▸ LISTING

● ● ●

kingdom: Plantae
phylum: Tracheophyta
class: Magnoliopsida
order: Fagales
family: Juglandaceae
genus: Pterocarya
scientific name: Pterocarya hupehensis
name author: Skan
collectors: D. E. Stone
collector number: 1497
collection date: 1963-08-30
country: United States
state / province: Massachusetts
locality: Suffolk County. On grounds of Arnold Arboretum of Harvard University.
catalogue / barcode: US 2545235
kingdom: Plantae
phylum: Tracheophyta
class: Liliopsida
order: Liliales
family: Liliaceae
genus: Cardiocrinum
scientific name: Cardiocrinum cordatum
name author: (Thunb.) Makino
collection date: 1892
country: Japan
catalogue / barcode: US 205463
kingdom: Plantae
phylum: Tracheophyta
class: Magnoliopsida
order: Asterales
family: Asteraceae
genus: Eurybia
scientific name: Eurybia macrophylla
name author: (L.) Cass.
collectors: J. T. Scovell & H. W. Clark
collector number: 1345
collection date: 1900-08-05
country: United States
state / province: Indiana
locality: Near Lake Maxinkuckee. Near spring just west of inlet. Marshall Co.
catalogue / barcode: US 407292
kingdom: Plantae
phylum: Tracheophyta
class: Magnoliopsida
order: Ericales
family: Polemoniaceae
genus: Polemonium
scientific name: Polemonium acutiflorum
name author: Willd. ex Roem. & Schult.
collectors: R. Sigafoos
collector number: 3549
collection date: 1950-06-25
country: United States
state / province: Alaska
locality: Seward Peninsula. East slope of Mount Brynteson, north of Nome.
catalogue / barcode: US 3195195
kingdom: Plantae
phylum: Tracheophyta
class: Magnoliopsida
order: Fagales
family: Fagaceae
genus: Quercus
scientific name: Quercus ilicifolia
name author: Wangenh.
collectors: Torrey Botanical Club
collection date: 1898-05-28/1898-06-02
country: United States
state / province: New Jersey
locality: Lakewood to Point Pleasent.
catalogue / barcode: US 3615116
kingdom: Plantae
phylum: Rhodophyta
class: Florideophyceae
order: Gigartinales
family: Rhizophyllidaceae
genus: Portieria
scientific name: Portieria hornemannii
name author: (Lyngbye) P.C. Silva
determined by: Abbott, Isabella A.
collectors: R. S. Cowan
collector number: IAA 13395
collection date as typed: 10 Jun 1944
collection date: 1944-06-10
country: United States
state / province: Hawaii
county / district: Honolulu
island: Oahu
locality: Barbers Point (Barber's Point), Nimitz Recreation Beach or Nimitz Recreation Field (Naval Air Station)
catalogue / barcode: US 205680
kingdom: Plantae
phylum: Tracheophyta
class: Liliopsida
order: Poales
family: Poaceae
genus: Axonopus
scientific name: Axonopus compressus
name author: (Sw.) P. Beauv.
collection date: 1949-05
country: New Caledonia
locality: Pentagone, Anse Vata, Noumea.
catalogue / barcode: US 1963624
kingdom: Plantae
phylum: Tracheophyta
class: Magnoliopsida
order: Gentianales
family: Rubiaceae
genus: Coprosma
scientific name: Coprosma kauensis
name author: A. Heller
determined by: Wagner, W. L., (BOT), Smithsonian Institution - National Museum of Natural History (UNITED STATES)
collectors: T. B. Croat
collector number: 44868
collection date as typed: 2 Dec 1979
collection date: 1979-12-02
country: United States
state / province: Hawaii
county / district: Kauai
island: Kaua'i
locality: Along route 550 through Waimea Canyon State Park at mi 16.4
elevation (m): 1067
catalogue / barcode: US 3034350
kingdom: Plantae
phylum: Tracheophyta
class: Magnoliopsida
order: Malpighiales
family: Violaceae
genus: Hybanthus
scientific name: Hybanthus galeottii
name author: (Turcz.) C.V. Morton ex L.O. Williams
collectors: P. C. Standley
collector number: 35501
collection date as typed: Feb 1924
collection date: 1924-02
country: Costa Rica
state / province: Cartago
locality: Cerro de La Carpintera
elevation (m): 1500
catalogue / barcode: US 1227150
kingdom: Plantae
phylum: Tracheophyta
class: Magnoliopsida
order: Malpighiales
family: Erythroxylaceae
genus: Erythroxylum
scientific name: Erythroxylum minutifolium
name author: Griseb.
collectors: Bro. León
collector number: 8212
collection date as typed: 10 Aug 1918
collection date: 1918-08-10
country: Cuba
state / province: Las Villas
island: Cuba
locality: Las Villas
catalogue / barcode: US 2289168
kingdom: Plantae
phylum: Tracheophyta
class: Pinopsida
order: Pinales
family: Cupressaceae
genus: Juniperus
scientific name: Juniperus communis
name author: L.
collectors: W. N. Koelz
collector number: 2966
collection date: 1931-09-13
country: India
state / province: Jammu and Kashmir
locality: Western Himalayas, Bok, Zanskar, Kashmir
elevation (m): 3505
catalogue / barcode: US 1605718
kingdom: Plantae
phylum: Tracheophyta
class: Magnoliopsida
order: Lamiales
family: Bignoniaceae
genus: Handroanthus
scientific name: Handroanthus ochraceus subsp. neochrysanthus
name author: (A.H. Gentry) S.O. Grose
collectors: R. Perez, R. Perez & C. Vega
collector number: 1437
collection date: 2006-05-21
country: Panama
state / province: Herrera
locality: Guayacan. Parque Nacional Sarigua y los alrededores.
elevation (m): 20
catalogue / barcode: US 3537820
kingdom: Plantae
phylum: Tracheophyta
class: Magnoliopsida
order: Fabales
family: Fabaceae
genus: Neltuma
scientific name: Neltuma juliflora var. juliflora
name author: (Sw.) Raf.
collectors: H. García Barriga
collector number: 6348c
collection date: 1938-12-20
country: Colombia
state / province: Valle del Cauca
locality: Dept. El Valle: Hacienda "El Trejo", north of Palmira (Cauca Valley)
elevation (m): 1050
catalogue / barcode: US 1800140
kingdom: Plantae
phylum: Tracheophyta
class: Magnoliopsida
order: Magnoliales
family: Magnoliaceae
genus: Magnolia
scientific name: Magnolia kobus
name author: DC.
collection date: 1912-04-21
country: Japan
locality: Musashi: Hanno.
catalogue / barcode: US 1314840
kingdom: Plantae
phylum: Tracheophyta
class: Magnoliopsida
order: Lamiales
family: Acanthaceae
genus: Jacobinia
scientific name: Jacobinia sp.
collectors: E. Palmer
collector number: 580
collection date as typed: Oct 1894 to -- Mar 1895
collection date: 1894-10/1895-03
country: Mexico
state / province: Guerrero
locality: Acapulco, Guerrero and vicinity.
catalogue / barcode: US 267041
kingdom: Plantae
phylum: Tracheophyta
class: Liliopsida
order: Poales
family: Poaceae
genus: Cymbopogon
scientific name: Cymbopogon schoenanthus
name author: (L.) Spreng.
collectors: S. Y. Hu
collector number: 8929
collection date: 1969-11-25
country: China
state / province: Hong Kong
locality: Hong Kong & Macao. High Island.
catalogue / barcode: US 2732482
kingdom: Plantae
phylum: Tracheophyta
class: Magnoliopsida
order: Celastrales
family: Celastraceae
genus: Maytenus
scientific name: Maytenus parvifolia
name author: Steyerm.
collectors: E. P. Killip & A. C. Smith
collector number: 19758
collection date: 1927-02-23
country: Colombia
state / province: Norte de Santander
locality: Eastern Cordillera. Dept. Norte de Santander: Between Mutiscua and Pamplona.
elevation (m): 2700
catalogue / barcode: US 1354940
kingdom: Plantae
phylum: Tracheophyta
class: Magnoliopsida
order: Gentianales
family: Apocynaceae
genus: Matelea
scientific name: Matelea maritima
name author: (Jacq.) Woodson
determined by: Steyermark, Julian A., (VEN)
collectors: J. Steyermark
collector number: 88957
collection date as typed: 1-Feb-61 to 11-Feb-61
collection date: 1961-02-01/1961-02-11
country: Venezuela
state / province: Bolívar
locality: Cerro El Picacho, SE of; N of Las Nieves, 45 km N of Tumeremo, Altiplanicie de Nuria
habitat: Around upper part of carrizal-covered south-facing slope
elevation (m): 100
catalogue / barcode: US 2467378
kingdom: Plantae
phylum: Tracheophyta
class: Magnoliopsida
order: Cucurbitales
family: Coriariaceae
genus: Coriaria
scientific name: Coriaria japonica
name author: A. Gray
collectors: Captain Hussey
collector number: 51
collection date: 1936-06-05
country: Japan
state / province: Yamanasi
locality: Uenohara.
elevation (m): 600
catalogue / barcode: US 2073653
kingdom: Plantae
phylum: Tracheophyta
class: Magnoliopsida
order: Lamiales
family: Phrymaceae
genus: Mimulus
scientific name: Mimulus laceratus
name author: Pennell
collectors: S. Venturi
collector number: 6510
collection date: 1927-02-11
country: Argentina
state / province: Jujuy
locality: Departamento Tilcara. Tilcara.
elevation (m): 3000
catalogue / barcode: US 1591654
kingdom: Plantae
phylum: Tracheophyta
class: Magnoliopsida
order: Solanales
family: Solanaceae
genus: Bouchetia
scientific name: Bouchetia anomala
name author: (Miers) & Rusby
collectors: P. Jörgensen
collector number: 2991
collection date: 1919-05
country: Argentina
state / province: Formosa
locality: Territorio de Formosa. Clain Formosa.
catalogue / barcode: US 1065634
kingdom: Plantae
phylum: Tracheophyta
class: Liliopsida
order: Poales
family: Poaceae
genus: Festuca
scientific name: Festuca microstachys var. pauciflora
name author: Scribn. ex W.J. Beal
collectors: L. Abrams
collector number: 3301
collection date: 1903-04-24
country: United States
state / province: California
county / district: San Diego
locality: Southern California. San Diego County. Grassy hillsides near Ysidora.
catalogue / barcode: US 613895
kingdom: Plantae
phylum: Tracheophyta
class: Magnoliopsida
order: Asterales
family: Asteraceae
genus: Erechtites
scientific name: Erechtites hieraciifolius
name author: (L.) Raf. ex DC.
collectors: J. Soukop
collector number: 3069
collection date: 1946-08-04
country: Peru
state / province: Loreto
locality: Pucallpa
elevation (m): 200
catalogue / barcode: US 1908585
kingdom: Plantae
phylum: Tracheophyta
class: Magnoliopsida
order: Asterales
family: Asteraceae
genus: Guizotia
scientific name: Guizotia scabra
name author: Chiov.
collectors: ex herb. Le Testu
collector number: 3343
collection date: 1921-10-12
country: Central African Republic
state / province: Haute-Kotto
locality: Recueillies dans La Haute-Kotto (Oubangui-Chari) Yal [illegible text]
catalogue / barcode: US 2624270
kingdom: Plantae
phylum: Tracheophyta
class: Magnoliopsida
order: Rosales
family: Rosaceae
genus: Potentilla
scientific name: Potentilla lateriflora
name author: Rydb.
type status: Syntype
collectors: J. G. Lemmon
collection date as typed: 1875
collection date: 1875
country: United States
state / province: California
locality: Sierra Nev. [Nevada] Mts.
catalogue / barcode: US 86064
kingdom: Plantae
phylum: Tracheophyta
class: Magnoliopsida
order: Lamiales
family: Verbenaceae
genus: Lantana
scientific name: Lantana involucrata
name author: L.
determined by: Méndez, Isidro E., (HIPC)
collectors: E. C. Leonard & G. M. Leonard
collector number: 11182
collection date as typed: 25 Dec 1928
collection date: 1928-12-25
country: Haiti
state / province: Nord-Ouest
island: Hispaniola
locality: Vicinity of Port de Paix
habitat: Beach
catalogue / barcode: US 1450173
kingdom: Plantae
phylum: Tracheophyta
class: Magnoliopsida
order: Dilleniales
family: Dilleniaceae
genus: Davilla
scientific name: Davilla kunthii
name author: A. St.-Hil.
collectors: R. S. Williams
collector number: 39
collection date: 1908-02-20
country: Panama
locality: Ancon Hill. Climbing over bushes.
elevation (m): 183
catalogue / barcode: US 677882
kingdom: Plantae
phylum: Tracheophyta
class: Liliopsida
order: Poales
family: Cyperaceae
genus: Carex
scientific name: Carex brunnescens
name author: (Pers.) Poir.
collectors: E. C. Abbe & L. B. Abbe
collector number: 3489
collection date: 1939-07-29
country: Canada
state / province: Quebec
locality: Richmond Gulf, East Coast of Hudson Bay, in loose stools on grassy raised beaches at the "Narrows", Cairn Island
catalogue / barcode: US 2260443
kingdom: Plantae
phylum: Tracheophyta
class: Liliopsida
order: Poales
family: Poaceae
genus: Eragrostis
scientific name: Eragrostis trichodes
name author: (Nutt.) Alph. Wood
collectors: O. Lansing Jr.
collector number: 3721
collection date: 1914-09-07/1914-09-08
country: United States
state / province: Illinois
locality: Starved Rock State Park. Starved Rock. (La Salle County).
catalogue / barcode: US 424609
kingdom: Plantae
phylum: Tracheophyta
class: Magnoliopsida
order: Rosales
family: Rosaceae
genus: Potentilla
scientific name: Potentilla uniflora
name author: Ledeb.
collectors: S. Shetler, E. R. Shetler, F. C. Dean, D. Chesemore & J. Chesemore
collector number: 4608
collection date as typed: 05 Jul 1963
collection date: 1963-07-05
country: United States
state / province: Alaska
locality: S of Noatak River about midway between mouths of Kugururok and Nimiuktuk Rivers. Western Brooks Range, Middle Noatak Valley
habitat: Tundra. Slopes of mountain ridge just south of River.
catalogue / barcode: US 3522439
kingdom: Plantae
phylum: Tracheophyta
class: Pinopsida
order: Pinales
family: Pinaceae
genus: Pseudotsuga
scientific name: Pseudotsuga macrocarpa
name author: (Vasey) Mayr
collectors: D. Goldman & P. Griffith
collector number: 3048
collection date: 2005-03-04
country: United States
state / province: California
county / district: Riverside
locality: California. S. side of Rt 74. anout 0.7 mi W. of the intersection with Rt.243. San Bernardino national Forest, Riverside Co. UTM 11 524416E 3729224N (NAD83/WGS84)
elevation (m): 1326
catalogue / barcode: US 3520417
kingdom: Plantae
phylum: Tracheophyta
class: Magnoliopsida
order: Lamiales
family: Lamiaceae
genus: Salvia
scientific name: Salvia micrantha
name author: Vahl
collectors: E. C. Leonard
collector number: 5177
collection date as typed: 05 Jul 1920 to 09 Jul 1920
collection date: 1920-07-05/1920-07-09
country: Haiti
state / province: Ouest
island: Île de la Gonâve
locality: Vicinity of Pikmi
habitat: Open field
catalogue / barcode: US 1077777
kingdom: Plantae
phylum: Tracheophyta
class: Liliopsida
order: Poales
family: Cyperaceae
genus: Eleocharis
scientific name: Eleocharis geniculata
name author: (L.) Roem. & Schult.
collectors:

● ● ●

▸ EXERCISE OBJECTIVE
Copy out the records word for word from the start up to and including the line with "scientific name: Polemonium acutiflorum".

▸ RESPONSE TO THIS TASK
kingdom: Plantae
phylum: Tracheophyta
class: Magnoliopsida
order: Fagales
family: Juglandaceae
genus: Pterocarya
scientific name: Pterocarya hupehensis
name author: Skan
collectors: D. E. Stone
collector number: 1497
collection date: 1963-08-30
country: United States
state / province: Massachusetts
locality: Suffolk County. On grounds of Arnold Arboretum of Harvard University.
catalogue / barcode: US 2545235
kingdom: Plantae
phylum: Tracheophyta
class: Liliopsida
order: Liliales
family: Liliaceae
genus: Cardiocrinum
scientific name: Cardiocrinum cordatum
name author: (Thunb.) Makino
collection date: 1892
country: Japan
catalogue / barcode: US 205463
kingdom: Plantae
phylum: Tracheophyta
class: Magnoliopsida
order: Asterales
family: Asteraceae
genus: Eurybia
scientific name: Eurybia macrophylla
name author: (L.) Cass.
collectors: J. T. Scovell & H. W. Clark
collector number: 1345
collection date: 1900-08-05
country: United States
state / province: Indiana
locality: Near Lake Maxinkuckee. Near spring just west of inlet. Marshall Co.
catalogue / barcode: US 407292
kingdom: Plantae
phylum: Tracheophyta
class: Magnoliopsida
order: Ericales
family: Polemoniaceae
genus: Polemonium
scientific name: Polemonium acutiflorum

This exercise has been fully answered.